Winter is upon us which means endless darkness, cold mornings and lots of snow. New York is unforgiving in it’s winter weather and we are the unfortunate victims. When we get a snow storm, it means that a person is left to deal with the icy aftermath, which generally involves shoveling heavy, wet snow. Unfortunately, our bodies are the ones that end up paying the price.
But why is it that we experience so many injuries doing this one specific task? Well think of this:
An article in the American Journal of Emergency Medicine made an important note that snow shoveling is generally not a year-round activity, and snowfall levels are unpredictable; therefore, it is difficult to prepare physically for snow shoveling. The cardiovascular demands of snow shoveling are increased by the freezing temperatures. Also, the design of most shovels are not meant to be ergonomic but instead efficient. This means that shovels often have heavy, metal buckets and short, straight handles.
So how should you protect your back this winter?
- Stretch before you head outside to shovel.

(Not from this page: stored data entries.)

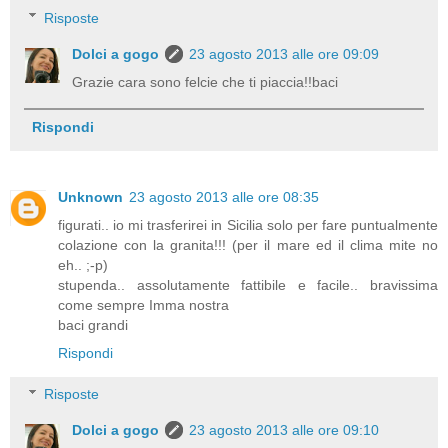
Risposte
Dolci a gogo
23 agosto 2013 alle ore 09:09
Grazie cara sono felcie che ti piaccia!!baci
Rispondi
Unknown
23 agosto 2013 alle ore 08:35
figurati.. io mi trasferirei in Sicilia solo per fare puntualmente
colazione con la granita!!! (per il mare ed il clima mite no
eh.. ;-p)
stupenda.. assolutamente fattibile e facile.. bravissima
come sempre Imma nostra
baci grandi
Rispondi
Risposte
Dolci a gogo
23 agosto 2013 alle ore 09:10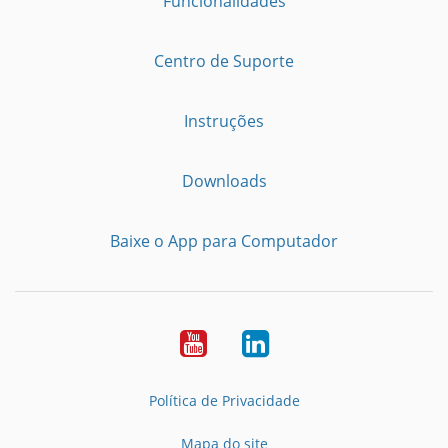
Funcionalidades
Centro de Suporte
Instruções
Downloads
Baixe o App para Computador
Youtube
LinkedIn
Política de Privacidade
Mapa do site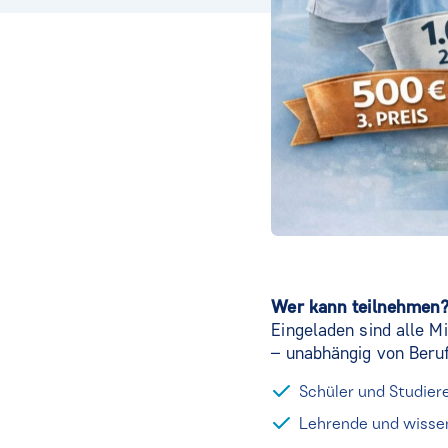
Wer kann teilnehmen
Eingeladen sind alle M
– unabhängig von Beruf
Schüler und Studier
Lehrende und wissen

- Purchase a shovel with a curved handle that isn’t too short, making you hunch over or too long leaving more weight at the end. Also, make sure the bucket is lightweight and plastic.
- Scoop smaller loads of snow, and push the snow when possible.
- Bend your knees and lift with your legs, rather than with your spine or waist.
- Take frequent breaks and warm up inside.
- If you already have back problems, get a friend or a professional to shovel for you.
- Wear shoes with good traction to prevent slips and falls.
- During the actual lifting portion of shoveling, engage your core.